Die Lieferung von Streubomben könnte allerdings auch ein Eingeständnis sein, dass die Offensive der ukrainischen Armee an den russischen Verteidigungsanlagen zu scheitern droht. Die Clusterbomben könnten den ukrainischen Truppen aber einen militärischen Vorteil im Kampf gegen die russischen Verteidigungsanlagen bringen, schreibt die New York Times.
Warum der Einsatz dennoch falsch ist
Die Annahme eines militärischen Vorteils sei allerdings "eine fehlerhafte und beunruhigende Logik". Denn ihr Einsatz stelle hauptsächlich für Zivilisten eine erhebliche Gefahr dar und sollten daher von den USA nicht verbreitet werden.
Der Grund dafür ist, dass nicht alle Bomblets so explodieren, wie sie sollen, und dass Tausende von kleinen, nicht explodierten Granaten jahrelang, ja sogar jahrzehntelang herumliegen können, bevor jemand - oft ein Kind, das ein buntes, batteriegroßes Dingsbums auf dem Boden entdeckt - es versehentlich auslöst.
New York Times
Es gebe zudem eine berechtigte Debatte darüber, ob die Lieferung von Streubomben auf eine "Art von Mission Creep" hinauslaufe, also auf eine schrittweise Ausweitung der Intervention. "Die Entsendung von Streumunition in die Ukraine stellt eine klare Eskalation eines Konflikts dar, der bereits viel zu brutal und zerstörerisch geworden ist."
Eskalation des Konflikts
Auch in Russland wird die Entscheidung Washingtons als Eskalation des Krieges wahrgenommen.

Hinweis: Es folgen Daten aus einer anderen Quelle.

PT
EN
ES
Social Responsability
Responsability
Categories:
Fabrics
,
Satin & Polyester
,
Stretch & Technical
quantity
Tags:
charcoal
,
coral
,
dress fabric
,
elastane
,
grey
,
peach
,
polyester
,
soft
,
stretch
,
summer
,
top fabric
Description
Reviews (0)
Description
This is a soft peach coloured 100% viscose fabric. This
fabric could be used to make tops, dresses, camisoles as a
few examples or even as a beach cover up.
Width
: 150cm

Russlands Ex-Präsident Dmitri Medwedew hat wegen der angekündigten Lieferung von Streubomben an die Ukraine den USA vorgeworfen, einen Atomkrieg zu provozieren. "Vielleicht hat der von kranken Fantasien geplagte sterbende Opa einfach entschieden, schön abzutreten, ein atomares Armageddon zu provozieren und die halbe Menschheit mit sich in den Tod zu reißen", schrieb er am Samstag auf Telegram.

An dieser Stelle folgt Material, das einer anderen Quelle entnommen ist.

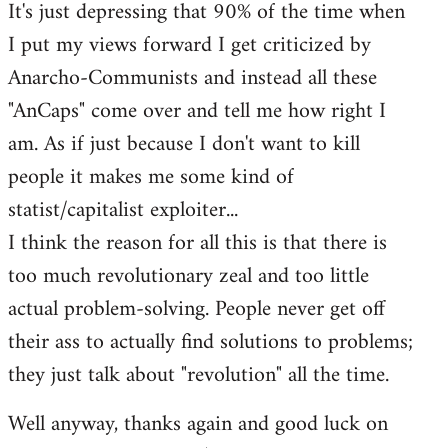
It's just depressing that 90% of the time when
I put my views forward I get criticized by
Anarcho-Communists and instead all these
"AnCaps" come over and tell me how right I
am. As if just because I don't want to kill
people it makes me some kind of
statist/capitalist exploiter...
I think the reason for all this is that there is
too much revolutionary zeal and too little
actual problem-solving. People never get off
their ass to actually find solutions to problems;
they just talk about "revolution" all the time.
Well anyway, thanks again and good luck on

In anderen Telegram-Kanälen wird darauf hingewiesen, dass Russland seinerseits sein Arsenal an Streubomben zum Einsatz bringen könnte. So sei die russische Armee im Besitz von 500-kg-Bomben mit Streumunition, die eine etwa einhundertmal so große Sprengkraft habe, wie die Artilleriemunition, die nun von den USA geliefert werden soll.